Non-constant variance of error terms
Again this can be revealed by examining the residuals. Consider transformation of the predictors to remove non-constant variance. The figure below shows residuals demonstrating non-constant variance, and shows this being mitigated to a great extent by log transforming the data.
Outliers
- Observations for which \(y_i\) is unusual given \(x_i\) (see point ‘20’ in figure 3.12)
- Often outliers are mistakes in data collection and can be removed, but could also be an indicator of a deficient model.
- Detect outliers by plotting studentized residuals (residual \(e_i\) divided by the estimated error) and look for residuals larger then 3 standard deviations in absolute value.
- An outlier may not effect the fit much but can have dramatic effect on the RSE.
- We need to identify these before fitting the model
High Leverage Points
- These are points with unusual values of \(x_i\) (see point ‘41’ in figure 3.13)
- These points can have large impact on the fit, as in the example, including point 41 pulls slope up significantly.

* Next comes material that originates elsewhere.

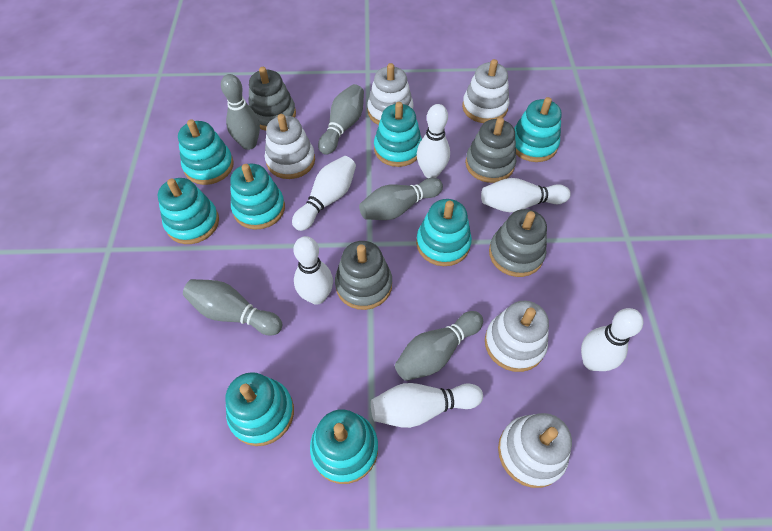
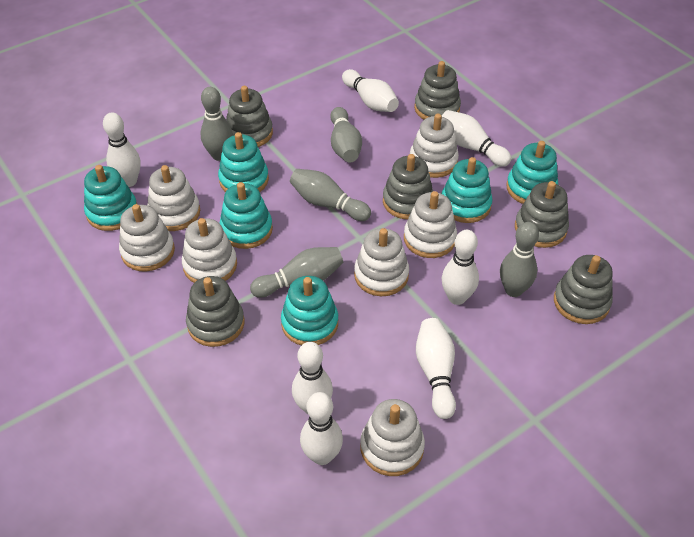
grey stacking toy: 4 -> 6
turquoise stacking toy: 8 -> 6
white bowling pin: 6 -> 7
white stacking toy: 5 -> 7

- Use leverage statistic to identify high leverage points before fitting the model, which can be hard to identify in multiple regression.
Collinearity
Two predictor variables are closely related to one another.
The problem is that it’s difficult to separate out the individual effect of each one on the reponse.
Often can be addressed with by:
- Dropping one of the highly correlated predictors or
- Combining correlated predictors into one variable.
Multicollinearity (collinearity involving 3 or more predictors) is not so easy to identify.
Use Variance inflation factor, which is the ratio of the variance of \(\hat{\beta_j}\) when fitting the full model to fitting the parameter on its own. Can be computed using the formula: \[VIF(\hat{\beta_j}) = \frac{1}{1-R^2_{X_j|X_{-j}}}\]
- where \(R^2_{X_j|X_{-j}}\) is the \(R^2\) from a regression of \(X_j\) onto all the other predictors.
- large \(VIF\) indicates the presence of collinearty
Answers to the Marketing Plan questions
Is there a relationship between advertising budget and sales?
Tool: Multiple regression, look at F-statistic.
How strong is the relationship between advertising budget and sales?
Tool: \(R^2\) and RSE
Which media are associated with sales?
Tool: model selection approaches e.g. p-values for each predictor’s t-statistic. Explored further in chapter 6.
How large is the association between each medium and sales?
Tool: Confidence intervals on \(\hat{\beta_j}\). Narrow CI is a strong evidence for association
How accurately can we predict future sales?
Tool: Prediction intervals for individual response, confidence intervals for average response.
Is the relationship linear?
Tool: Residual Plots
Is there synergy among the advertising media?
Tool: Interaction terms and the significance of interaction term’s coefficient.
Comparison of Linear Regression with K-Nearest Neighbors
- This section examines the K-nearest neighbor (KNN) method (a non-parameteric method).
- Non-parametric methods doesn’t make assumptions about the form of \(f(X)\) (e.g. linearity)
- This is essentially a \(K\)-point moving average.
- \(K\) determines the model smoothness
- Small value: low bias & high variance
- High value: high bias & low variance
- This serves to illustrate the Bias-Variance trade-off nicely.
- However, parameteric methods outperform non-parameteric methods if the assumptions made were close to the true \(f(X)\).